It's always the same. You read a review of a fantastic new restaurant, resolve to go and try it for yourself, forget about it for a couple of weeks, finally try to make a reservation and back comes the reply: 'Sorry, no tables until [insert ridiculously far away date here].' So you go eat somewhere else and two years later the hot new place changes hands and pops up in the review columns once more with a new name. And then the whole frustrating cycle starts all over again. These places are the scourge of spontaneity and have a knack of making one feel horribly disorganised and uncool, just because you can't be bothered to wait four months to be able say you've eaten at [insert hot restaurant of the moment here].
But London has another option for the disorganised diner in search of cool; the 'no reservation' restaurant. Inspired by a trend in New York, these restaurants have no bookings lists on clipboards, no online reservation systems, some even proudly declare 'no telephone' on their advertising. (Where are we, 1850? Are these places just too cheap to pay the line rental?) Rock up to any of these places, from Pix and Polpo, in Soho to the Albion Cafe in Shoreditch, and you will likely be forced to demonstrate your devotion to their menu by waiting awhile for a free table. But that's ok, these restaurants will be delighted to serve you plenty of drinks while you wait. (We all know the bar is where the average restaurant makes its profit.) As a business plan, it's genius. And I know I'm being taken for a bit of a ride in these places; I am paying for the gimmick, paying, essentially, to queue. But I find myself falling for these places. I'm falling for their usually pretty tiny but delicious portions of food that make you think you can finish (and pay for!) more dishes than you can. I'm falling for their (mostly) charming staff, with their slightly pretentious facial hair and pork pie hats. I fell long ago for the distressed woodwork, the exposed bricks and the chipped tin plates. And in particular, I have fallen for the peanut butter and jelly 'sandwich' at Spuntino. For that desert of wonder I would queue forever.
The dishes - in reference to the eaterie's name, the Italian for 'snack' - are small, designed for tasting and sharing (and over-ordering!).
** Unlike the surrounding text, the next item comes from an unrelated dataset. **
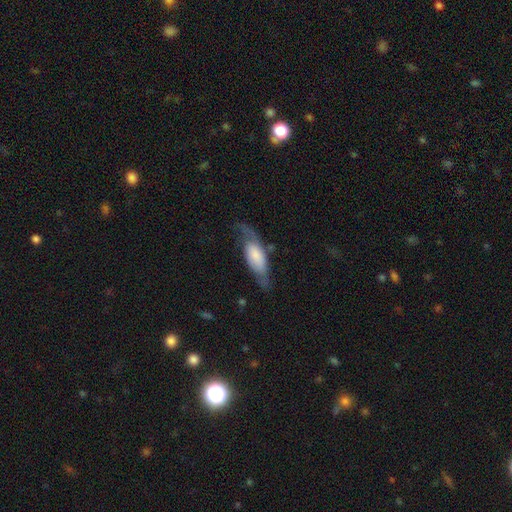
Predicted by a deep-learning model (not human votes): Smooth or featured? Predicted: smooth (p=0.49). Merging? Predicted: none (p=0.50).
They are however big on flavour; oxtail rigatoni, mackerel with saffron, truffled egg on toast, alongside classic comfort-food favourites like macaroni cheese and tasty little burgers, sorry, 'sliders'. Staff seem pretty relaxed about you sitting tight for an evening and ordering more and more, tapas-style, although the waiting diners' hungry eyes may guilt-trip you into feeling like you should probably eat up and relinquish your seats. Just make sure you leave space for pudding...the PB&J shouldn't be passed over for anyone, however hungry they look.